En su columna del diario Perfil, del 21 de enero pasado, Damián Tabarovsky escribió la siguiente reflexión a propósito de la revisión que la traductora mexicana Selma Ancira hizo de una traducción que previamente había publicado. El autor de la columna, así, interpreta las consecuencias de ese cambio.
Cambio de palabra
Me gusta releer viejos números de revistas. Por ejemplo, en uno de los viejos números de Diario de Poesía hay un dossier dedicado a “cartas de poetas”. No sé por qué no es un tema que me entusiasma.
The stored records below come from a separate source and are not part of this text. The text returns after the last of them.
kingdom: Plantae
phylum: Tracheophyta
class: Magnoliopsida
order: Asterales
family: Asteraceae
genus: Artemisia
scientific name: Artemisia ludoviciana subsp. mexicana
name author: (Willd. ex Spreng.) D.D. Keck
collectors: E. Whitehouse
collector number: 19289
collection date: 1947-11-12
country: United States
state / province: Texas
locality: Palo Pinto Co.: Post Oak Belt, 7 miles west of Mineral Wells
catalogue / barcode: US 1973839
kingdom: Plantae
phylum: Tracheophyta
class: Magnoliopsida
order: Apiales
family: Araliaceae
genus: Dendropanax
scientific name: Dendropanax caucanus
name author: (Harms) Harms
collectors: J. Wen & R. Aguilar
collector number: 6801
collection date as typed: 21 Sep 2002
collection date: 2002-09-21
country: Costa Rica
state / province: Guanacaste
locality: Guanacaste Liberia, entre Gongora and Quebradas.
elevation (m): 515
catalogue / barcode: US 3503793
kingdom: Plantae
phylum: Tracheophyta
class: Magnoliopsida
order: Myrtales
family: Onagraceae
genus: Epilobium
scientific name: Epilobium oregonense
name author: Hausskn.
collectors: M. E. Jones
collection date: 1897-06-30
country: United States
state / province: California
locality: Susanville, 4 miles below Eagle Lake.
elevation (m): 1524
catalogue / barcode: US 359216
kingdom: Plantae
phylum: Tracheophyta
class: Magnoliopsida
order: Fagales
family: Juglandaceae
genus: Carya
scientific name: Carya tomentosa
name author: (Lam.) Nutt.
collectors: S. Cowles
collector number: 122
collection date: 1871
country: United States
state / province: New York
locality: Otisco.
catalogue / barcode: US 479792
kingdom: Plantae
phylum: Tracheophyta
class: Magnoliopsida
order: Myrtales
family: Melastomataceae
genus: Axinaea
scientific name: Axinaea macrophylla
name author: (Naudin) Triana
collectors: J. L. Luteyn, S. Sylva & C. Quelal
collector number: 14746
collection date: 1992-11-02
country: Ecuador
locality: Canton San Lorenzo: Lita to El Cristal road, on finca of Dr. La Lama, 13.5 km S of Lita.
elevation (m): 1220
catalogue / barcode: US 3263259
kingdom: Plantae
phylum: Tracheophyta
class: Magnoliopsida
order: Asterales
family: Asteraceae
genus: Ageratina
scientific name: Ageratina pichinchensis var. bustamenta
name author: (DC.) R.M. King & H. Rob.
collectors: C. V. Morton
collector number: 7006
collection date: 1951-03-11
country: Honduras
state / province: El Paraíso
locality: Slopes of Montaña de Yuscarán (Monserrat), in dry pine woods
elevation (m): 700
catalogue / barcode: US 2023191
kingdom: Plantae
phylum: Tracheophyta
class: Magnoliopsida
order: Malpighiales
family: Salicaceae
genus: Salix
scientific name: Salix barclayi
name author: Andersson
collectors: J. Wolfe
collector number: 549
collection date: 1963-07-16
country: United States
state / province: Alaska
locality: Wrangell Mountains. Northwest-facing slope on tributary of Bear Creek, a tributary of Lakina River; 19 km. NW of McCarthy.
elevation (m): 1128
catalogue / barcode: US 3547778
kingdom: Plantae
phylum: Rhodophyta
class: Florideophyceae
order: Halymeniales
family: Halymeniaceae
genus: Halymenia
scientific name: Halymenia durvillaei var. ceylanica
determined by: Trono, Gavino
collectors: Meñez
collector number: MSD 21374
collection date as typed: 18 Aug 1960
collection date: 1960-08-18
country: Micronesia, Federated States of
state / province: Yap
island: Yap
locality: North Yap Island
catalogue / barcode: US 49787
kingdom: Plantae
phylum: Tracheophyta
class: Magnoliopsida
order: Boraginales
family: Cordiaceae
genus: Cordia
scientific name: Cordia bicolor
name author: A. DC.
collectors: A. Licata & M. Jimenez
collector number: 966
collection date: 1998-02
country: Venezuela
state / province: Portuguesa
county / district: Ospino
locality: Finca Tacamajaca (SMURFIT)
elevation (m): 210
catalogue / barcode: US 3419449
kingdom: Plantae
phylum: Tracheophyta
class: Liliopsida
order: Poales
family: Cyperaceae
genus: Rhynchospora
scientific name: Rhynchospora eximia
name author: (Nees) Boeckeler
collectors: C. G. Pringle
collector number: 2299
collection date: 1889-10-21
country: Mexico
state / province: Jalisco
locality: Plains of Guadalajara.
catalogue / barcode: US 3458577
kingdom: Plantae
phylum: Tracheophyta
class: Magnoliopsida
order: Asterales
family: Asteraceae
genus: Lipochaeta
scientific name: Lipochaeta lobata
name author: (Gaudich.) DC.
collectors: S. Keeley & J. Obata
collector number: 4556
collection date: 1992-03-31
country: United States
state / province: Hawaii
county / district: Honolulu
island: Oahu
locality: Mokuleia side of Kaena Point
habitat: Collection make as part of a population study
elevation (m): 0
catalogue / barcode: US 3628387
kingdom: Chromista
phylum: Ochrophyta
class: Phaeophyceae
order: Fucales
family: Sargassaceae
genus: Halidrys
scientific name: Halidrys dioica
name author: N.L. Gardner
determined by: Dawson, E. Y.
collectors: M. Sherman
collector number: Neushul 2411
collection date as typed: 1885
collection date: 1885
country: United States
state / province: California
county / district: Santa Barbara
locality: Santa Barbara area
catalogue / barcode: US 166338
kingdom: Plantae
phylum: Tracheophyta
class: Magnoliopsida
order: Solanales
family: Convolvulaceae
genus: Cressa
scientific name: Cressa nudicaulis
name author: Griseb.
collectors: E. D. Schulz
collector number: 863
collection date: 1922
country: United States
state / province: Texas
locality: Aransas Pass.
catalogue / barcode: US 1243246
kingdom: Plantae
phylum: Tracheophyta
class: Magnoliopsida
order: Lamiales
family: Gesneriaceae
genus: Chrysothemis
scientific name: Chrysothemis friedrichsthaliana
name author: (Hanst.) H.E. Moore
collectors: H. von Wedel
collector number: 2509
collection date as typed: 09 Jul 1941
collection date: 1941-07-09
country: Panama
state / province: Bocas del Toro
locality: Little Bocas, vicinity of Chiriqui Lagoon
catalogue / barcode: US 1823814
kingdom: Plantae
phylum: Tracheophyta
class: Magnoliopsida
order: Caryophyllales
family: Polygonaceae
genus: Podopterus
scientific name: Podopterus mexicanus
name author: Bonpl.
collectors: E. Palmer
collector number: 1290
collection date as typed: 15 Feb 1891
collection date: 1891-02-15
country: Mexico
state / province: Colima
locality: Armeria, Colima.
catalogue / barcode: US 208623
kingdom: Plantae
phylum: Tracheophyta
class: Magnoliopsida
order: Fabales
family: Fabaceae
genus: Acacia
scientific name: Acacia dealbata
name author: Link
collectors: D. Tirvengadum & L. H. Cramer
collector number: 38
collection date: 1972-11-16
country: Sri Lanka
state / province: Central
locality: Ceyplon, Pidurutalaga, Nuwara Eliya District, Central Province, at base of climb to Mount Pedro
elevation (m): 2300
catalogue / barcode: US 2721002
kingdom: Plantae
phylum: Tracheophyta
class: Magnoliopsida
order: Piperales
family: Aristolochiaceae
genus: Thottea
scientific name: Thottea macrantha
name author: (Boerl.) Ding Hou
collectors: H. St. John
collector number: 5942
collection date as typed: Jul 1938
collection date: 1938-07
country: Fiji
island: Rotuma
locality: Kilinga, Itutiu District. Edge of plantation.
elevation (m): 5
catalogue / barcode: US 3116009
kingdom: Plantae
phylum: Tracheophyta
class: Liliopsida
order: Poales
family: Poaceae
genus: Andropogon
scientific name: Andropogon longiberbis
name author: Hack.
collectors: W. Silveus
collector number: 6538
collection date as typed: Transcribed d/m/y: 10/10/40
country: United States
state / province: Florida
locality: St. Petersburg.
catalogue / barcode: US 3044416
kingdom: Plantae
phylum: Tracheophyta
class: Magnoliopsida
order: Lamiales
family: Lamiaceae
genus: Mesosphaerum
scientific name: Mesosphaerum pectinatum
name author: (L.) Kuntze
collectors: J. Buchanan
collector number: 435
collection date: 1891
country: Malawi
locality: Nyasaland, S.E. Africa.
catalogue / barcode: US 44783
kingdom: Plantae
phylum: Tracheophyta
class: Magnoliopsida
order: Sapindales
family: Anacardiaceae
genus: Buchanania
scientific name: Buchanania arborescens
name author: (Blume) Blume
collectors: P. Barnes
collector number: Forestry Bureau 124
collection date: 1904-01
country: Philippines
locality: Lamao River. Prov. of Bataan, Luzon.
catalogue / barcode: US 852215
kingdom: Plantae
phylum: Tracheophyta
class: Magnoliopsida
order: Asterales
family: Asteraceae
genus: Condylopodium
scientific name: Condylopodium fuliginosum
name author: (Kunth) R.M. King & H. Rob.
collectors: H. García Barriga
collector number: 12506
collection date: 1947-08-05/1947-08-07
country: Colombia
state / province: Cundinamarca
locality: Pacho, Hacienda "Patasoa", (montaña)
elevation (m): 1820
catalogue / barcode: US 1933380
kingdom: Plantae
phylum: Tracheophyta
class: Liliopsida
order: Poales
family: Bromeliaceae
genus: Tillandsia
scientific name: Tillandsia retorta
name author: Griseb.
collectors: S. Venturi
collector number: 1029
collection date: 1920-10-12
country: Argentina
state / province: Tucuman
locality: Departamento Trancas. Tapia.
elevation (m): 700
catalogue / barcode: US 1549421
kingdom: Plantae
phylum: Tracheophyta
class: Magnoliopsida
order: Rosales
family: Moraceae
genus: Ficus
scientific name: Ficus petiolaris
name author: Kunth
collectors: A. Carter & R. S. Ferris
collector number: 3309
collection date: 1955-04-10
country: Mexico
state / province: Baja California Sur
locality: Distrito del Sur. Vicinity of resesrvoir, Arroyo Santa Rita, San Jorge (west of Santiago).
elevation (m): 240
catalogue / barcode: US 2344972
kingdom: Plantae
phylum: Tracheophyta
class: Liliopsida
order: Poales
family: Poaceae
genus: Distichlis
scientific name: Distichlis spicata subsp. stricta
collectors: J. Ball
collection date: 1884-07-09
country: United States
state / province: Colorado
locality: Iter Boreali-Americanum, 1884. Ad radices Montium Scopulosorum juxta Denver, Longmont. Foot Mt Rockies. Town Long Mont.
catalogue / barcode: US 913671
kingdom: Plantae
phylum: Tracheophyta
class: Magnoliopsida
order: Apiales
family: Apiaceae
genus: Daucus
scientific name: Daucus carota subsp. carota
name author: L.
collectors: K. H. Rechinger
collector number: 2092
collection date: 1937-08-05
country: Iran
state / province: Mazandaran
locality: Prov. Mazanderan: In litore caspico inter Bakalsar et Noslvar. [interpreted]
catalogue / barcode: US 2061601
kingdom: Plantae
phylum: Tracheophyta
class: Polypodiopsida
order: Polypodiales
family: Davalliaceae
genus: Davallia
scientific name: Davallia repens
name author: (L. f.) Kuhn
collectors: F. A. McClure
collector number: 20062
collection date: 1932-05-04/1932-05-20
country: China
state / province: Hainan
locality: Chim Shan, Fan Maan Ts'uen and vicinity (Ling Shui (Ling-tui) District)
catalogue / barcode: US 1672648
Quizá por los restos que hay en mí de ciertas lecturas de juventud, cierta fascinación por la idea de la muerte del autor (la primacía del texto por sobre cualquier otra instancia). No obstante, comienzo la lectura del Diario de Poesía con la selección que hacen de algunas cartas entre Marina Tsvietáieva, Boris Pasternak y Rainer Maria Rilke. Aunque a contramano de lo que venía diciendo, ya había leído esas cartas, incluidas en el epistolario completo entre los tres poetas, en la edición publicada en 1984 por Siglo XXI de México, bajo el título de Cartas del verano de 1926. Diario de Poesía agrega un pequeño texto: “Cartas del verano de 1926, el epistolario entre Tsvietáieva, Rilke y Pasternak, apareció en castellano en 1984, cuando aún no existía como libro en ruso y Tsvietáieva no formaba parte de la cultura del mundo hispánico. Lo tradujo Selma Ancira, eslavista, crítica y traductora, nacida en México en 1956, seducida por la intensidad de las cartas y la personalidad de Marina Tsvietáieva. Partiendo de unas copias mecanografiadas que cayeron en sus manos por casualidad afortunada, preparó aquella primera traducción”. Décadas después de esa primera edición, Ancira tradujo el libro de nuevo, basándose en la última edición rusa, la del año 2000, que incluye nuevas cartas y poemas, publicado ahora por Minúscula. Es cierto: hacia 1984 poco se conocía de Tsvietáieva en castellano. Recién en 1990 y 1991 Ancira publicó sus traducciones de El poeta y el tiempo y El diablo, en Anagrama, y en 1992, de Indicios terrestres, en la desaparecida editorial Versal, sumados en esos mismos comienzos del los 90 a las traducciones –a cargo de Elizabeth Burgos, versionadas por Severo Sarduy– de Carta a la amazona y Tres poemas mayores, en la editorial Hiperión.
La experiencia de una traductora que reescribe, relee, repiensa su propia traducción me parece más que interesante. Y entonces, cotejo las cartas de ambas ediciones. Y leo, hacia el final del primer párrafo de la primera carta de Tsvietáieva a Rilke, esta frase: “Somos nosotros quienes elegimos nombres, y todo lo que acontece después es solo el -resultado de tal elección”. Luego la comparo con la versión de 1984, y encuentro que donde ahora dice “resultado”, antes Ancira había escrito “consecuencia”: “Todo lo que acontece después es solo la consecuencia de tal elección” (en la traducción original falta también el guión antes de resultado/consecuencia, tan propio del estilo de Tsvietáieva, al menos tal como la leemos en sus traducciones desde entonces). Luego voy a mi diccionario de sinónimos y antónimos (el Compact Océano, uno no demasiado bueno) y veo que “consecuencia” es la primera opción de sinónimo para “resultado”. Levemente decepcionado (hubiera querido elaborar una teoría sobre la diferencia entre resultado y consecuencia, pero no la hay), rápidamente cambio de opinión: en esa pequeña modificación, casi insignificante, Ancira coloca la traducción en el borde interno de la literatura. En ese detalle, como una poeta, la traductora busca la palabra precisa, la traducción perfecta a la que, por supuesto, nunca se llega.